CCHQ is gleefully pointing out the weaknesses and contradictions of the two Eds' position - over borrowing for capital spending, for example.  But my instinct is that Rentoul is right, and that the closer the election comes, the more tightly the two men will try to screw the lid down on Labour spending pledges.  (He has also noted correctly that the conventional wisdom is wrong, and that the worse shape the economy is in, the more difficult is will be for Labour to pledge to borrow more.) Balls has form in closing down Labour weaknesses over spending: after all, he was at Gordon Brown's right hand when New Labour swept the electoral board in 1997, promising as they did so to keep to Conservative spending plans.

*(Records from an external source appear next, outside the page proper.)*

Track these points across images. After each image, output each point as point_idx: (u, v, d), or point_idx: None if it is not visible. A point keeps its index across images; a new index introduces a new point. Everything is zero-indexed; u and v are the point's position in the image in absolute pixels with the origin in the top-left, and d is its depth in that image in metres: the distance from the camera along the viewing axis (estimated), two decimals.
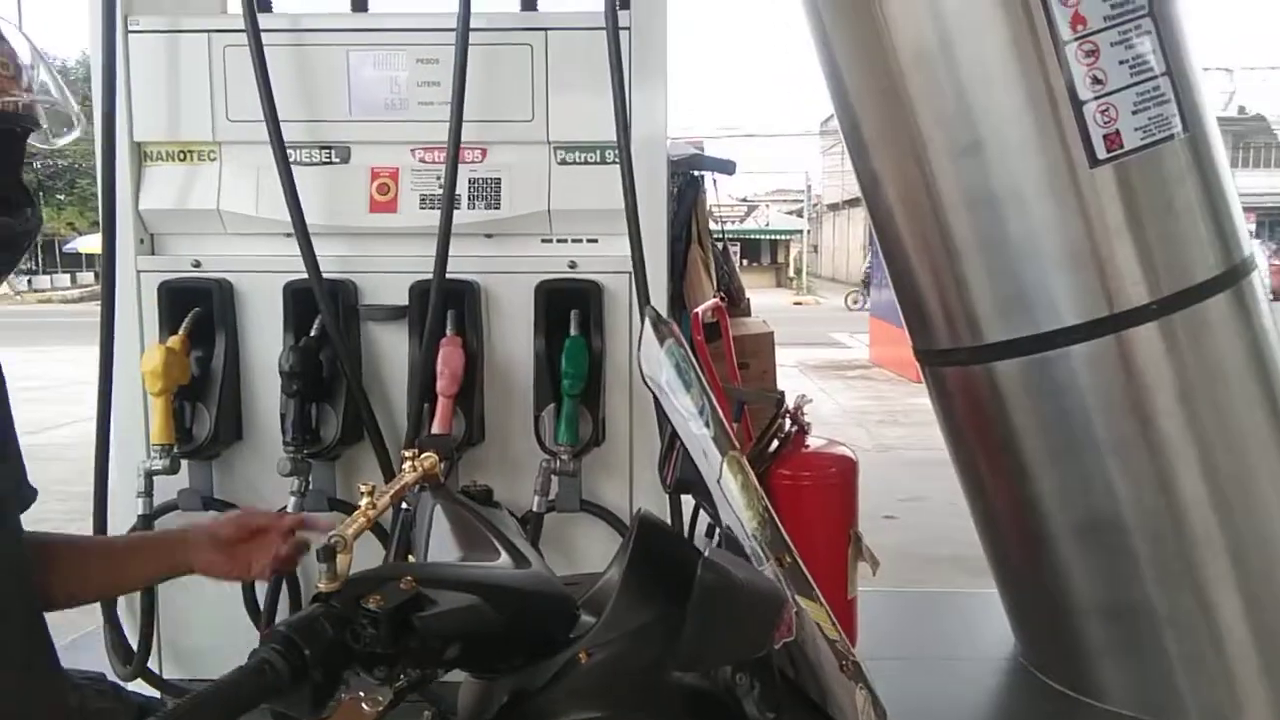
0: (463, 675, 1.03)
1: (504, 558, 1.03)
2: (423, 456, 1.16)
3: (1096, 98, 2.25)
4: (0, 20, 1.03)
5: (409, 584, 0.85)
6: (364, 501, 0.98)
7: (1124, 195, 2.29)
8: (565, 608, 0.98)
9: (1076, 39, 2.24)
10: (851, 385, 10.72)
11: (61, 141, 1.15)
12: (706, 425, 0.95)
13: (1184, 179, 2.33)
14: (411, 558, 1.21)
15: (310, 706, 0.81)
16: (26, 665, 1.17)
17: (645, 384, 0.94)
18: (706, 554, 0.79)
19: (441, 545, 1.08)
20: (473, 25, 2.23)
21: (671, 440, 1.24)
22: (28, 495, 1.23)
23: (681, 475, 1.13)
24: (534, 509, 2.30)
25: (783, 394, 2.62)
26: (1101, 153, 2.26)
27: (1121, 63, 2.25)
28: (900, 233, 2.60)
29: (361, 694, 0.82)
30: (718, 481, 0.92)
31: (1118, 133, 2.25)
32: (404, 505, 1.20)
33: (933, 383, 2.79)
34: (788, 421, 2.48)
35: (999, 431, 2.54)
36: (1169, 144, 2.28)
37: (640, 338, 0.93)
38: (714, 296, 3.59)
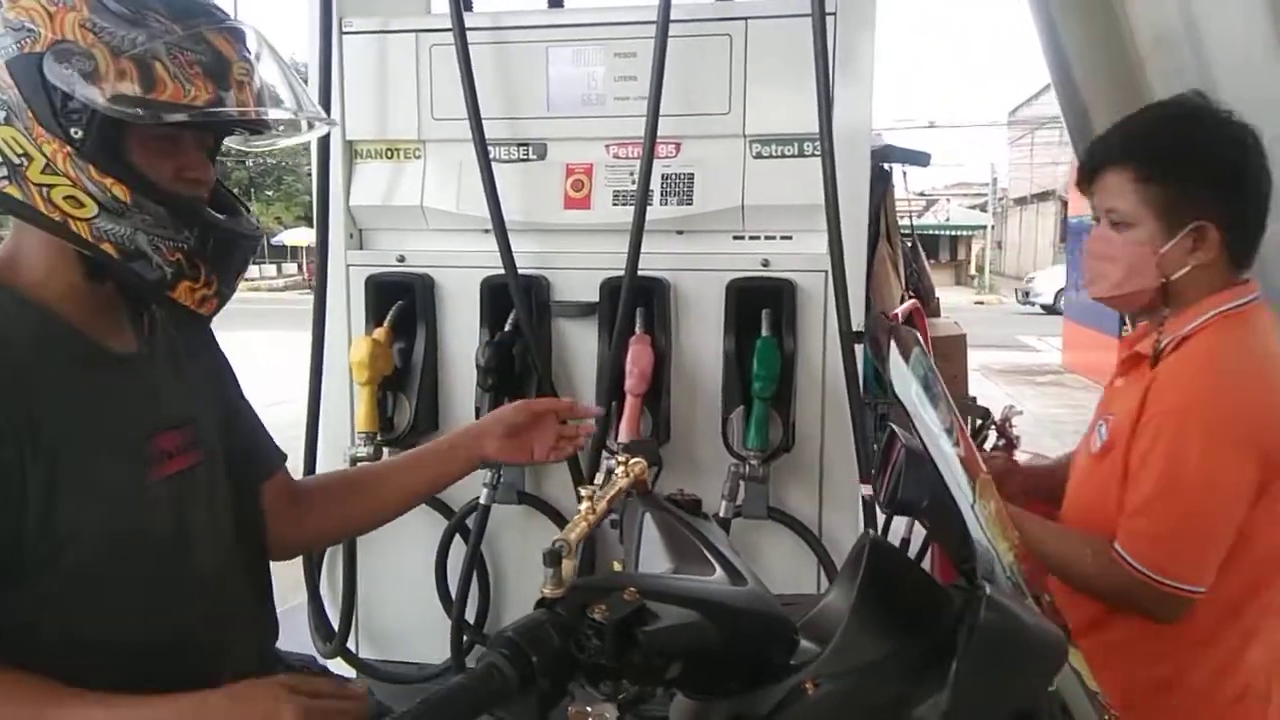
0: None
1: (719, 573, 0.97)
2: (632, 462, 1.13)
3: None
4: (256, 33, 1.07)
5: (633, 595, 0.81)
6: (583, 506, 0.95)
7: None
8: (786, 631, 0.91)
9: None
10: (1043, 392, 10.10)
11: (306, 138, 1.21)
12: (956, 444, 0.86)
13: None
14: (617, 565, 1.18)
15: (537, 716, 0.79)
16: (259, 653, 1.24)
17: (892, 396, 0.86)
18: (988, 591, 0.70)
19: (653, 555, 1.04)
20: (672, 17, 2.19)
21: (886, 453, 1.15)
22: (276, 459, 1.37)
23: (903, 495, 1.04)
24: (720, 514, 2.24)
25: (978, 404, 2.45)
26: None
27: None
28: None
29: (588, 709, 0.78)
30: (972, 506, 0.83)
31: None
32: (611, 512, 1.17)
33: None
34: (994, 434, 2.30)
35: None
36: None
37: (886, 346, 0.85)
38: (902, 296, 3.42)
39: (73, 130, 0.97)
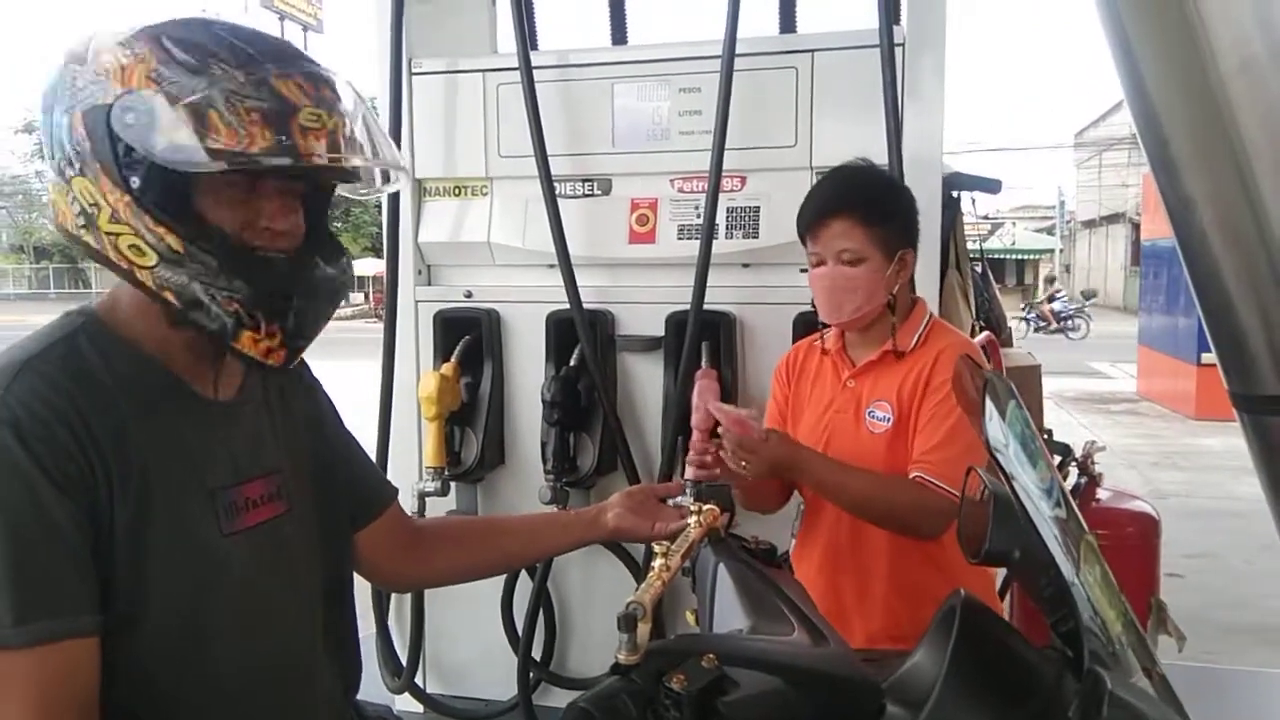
0: None
1: (798, 632, 0.93)
2: (705, 510, 1.10)
3: None
4: (344, 80, 1.06)
5: (712, 662, 0.78)
6: (658, 563, 0.92)
7: None
8: (873, 697, 0.87)
9: None
10: (1118, 421, 9.76)
11: (390, 190, 1.19)
12: (1058, 505, 0.81)
13: None
14: (690, 615, 1.14)
15: None
16: (335, 705, 1.23)
17: (989, 450, 0.82)
18: (1111, 685, 0.66)
19: (728, 610, 1.00)
20: (737, 50, 2.18)
21: (979, 501, 1.10)
22: (386, 495, 1.37)
23: (991, 547, 0.99)
24: (790, 551, 2.19)
25: (1057, 441, 2.36)
26: None
27: None
28: (1217, 262, 2.26)
29: None
30: (1076, 574, 0.78)
31: None
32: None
33: (1254, 432, 2.40)
34: (1075, 471, 2.22)
35: None
36: None
37: (980, 396, 0.81)
38: (973, 325, 3.33)
39: (132, 180, 0.97)
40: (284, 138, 0.97)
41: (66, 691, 0.93)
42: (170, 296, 1.00)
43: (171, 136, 0.95)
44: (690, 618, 1.16)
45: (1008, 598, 2.40)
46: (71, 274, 38.20)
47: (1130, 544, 2.19)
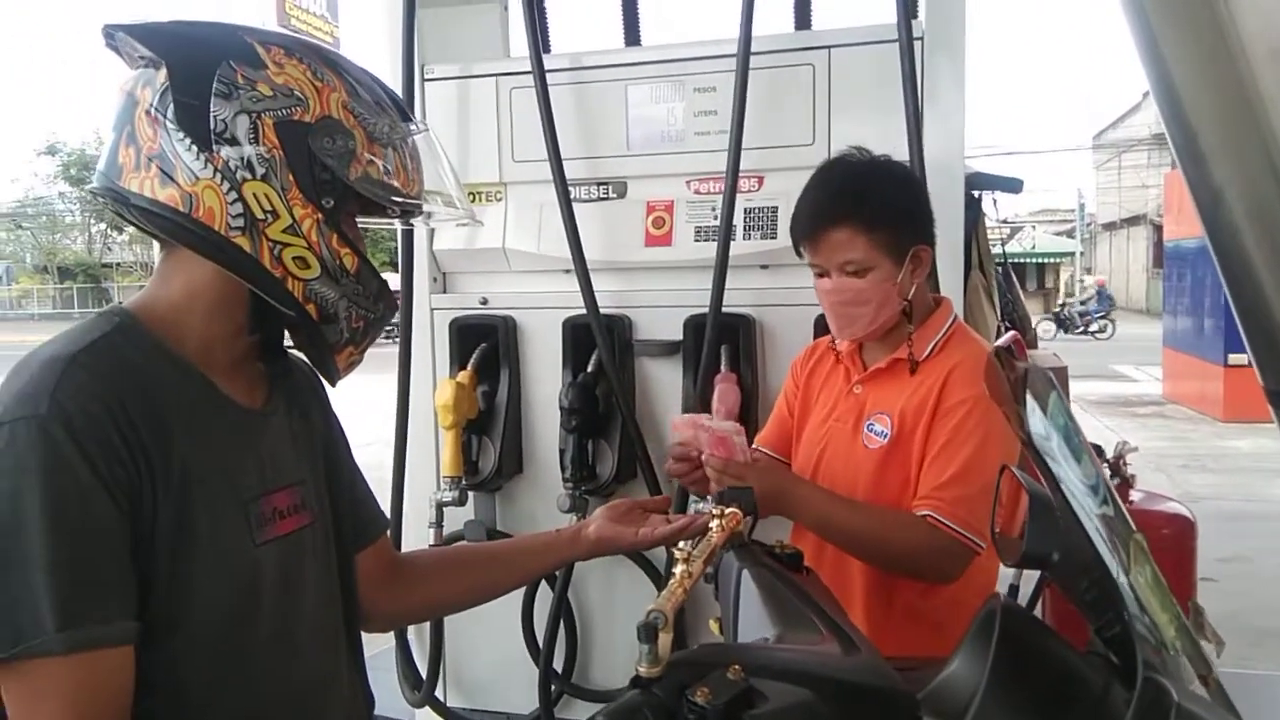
0: None
1: (829, 640, 0.89)
2: (727, 513, 1.06)
3: None
4: (423, 128, 1.16)
5: (737, 674, 0.74)
6: (679, 570, 0.88)
7: None
8: (908, 708, 0.83)
9: None
10: (1145, 424, 9.63)
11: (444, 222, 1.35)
12: (1105, 503, 0.77)
13: None
14: (714, 623, 1.10)
15: None
16: (365, 707, 1.22)
17: (1026, 444, 0.77)
18: (1177, 699, 0.61)
19: (753, 618, 0.96)
20: (752, 49, 2.15)
21: (1004, 499, 1.06)
22: (378, 525, 1.36)
23: (1029, 548, 0.94)
24: None
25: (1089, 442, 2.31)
26: None
27: None
28: (1249, 256, 2.19)
29: None
30: (1126, 574, 0.73)
31: None
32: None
33: None
34: (1107, 472, 2.16)
35: None
36: None
37: (1018, 389, 0.76)
38: (998, 326, 3.28)
39: (324, 200, 1.03)
40: (421, 185, 1.13)
41: (102, 700, 0.91)
42: (312, 309, 1.06)
43: (366, 169, 1.05)
44: (714, 627, 1.12)
45: (1039, 604, 2.34)
46: (95, 294, 38.66)
47: (1166, 546, 2.13)
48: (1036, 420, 0.75)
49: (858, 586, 1.61)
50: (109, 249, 38.46)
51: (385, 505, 2.40)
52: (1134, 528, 0.77)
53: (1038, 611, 2.25)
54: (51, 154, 36.33)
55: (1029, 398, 0.74)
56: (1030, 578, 1.78)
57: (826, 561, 1.60)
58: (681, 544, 0.92)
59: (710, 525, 1.03)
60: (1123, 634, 0.77)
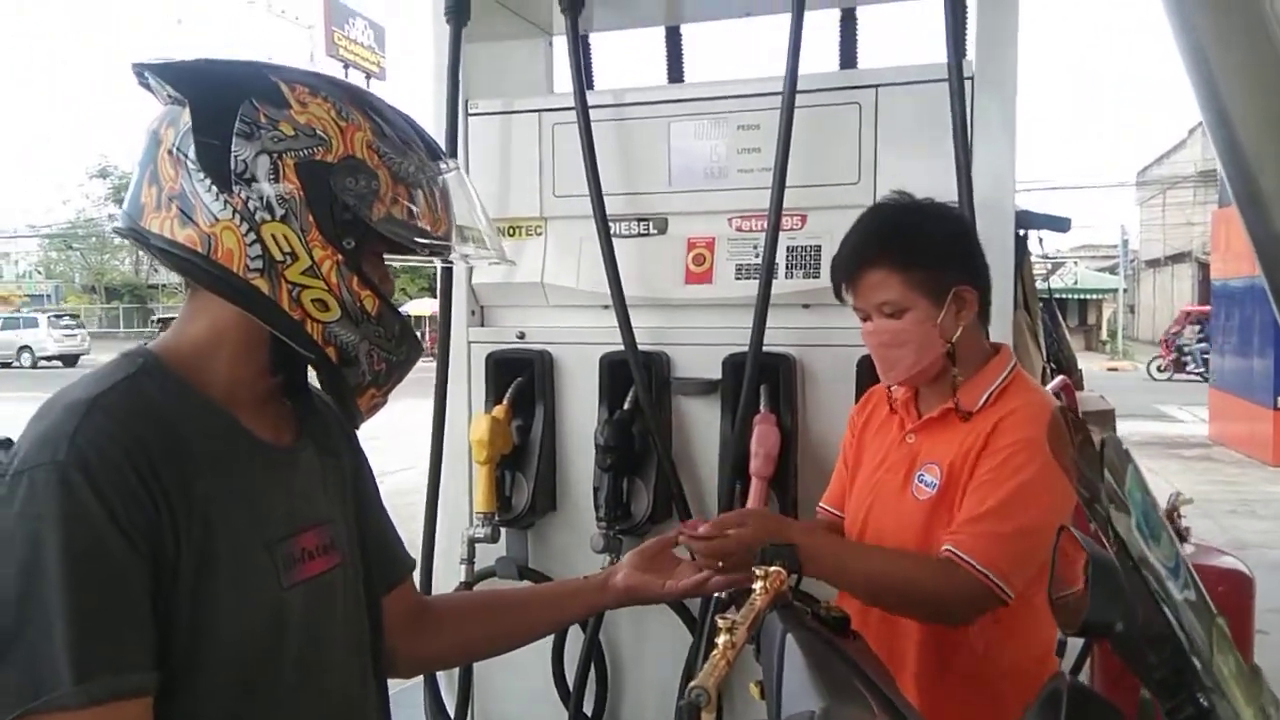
0: None
1: (879, 717, 0.84)
2: (771, 572, 1.02)
3: None
4: (458, 171, 1.14)
5: None
6: (722, 640, 0.84)
7: None
8: None
9: None
10: (1190, 467, 9.39)
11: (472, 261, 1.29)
12: (1186, 587, 0.72)
13: None
14: (755, 687, 1.06)
15: None
16: None
17: (1101, 525, 0.72)
18: None
19: (798, 687, 0.92)
20: (798, 87, 2.12)
21: (1061, 563, 1.00)
22: (404, 566, 1.34)
23: (1091, 616, 0.89)
24: None
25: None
26: None
27: None
28: None
29: None
30: (1209, 663, 0.68)
31: None
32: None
33: None
34: None
35: None
36: None
37: (1100, 463, 0.72)
38: (1045, 367, 3.20)
39: (346, 240, 1.01)
40: (450, 224, 1.11)
41: None
42: (332, 351, 1.03)
43: (390, 209, 1.02)
44: (754, 691, 1.07)
45: (1085, 668, 2.25)
46: (141, 314, 39.48)
47: (1222, 605, 2.04)
48: (1111, 490, 0.71)
49: (910, 651, 1.55)
50: (155, 270, 39.30)
51: (417, 537, 2.39)
52: (1215, 611, 0.72)
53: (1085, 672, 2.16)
54: (103, 176, 37.34)
55: (1106, 473, 0.70)
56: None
57: (872, 621, 1.54)
58: (725, 616, 0.88)
59: (754, 587, 0.98)
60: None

No, the main political problem for Labour - which Grant Shapps has duly latched on to - isn't so much the content what Miliband and Balls say as their credibility.  Balls is inextricably linked to Gordon Brown's debt and deficits.  And Miliband is trying to toughen Labour's position up three years into this Parliament.  Very simply, voters form impressions of new leaders early, a lesson that Tony Blair and David Cameron both grasped from the start.  Miliband is thus moving late and slowly - as he has done on both immigration and welfare.  He cannot take a position both as a left-wing equivalent of Margaret Thatcher, challenging a centrist consensus, and at the same time establish himself as Mr Fiscal Responsibility.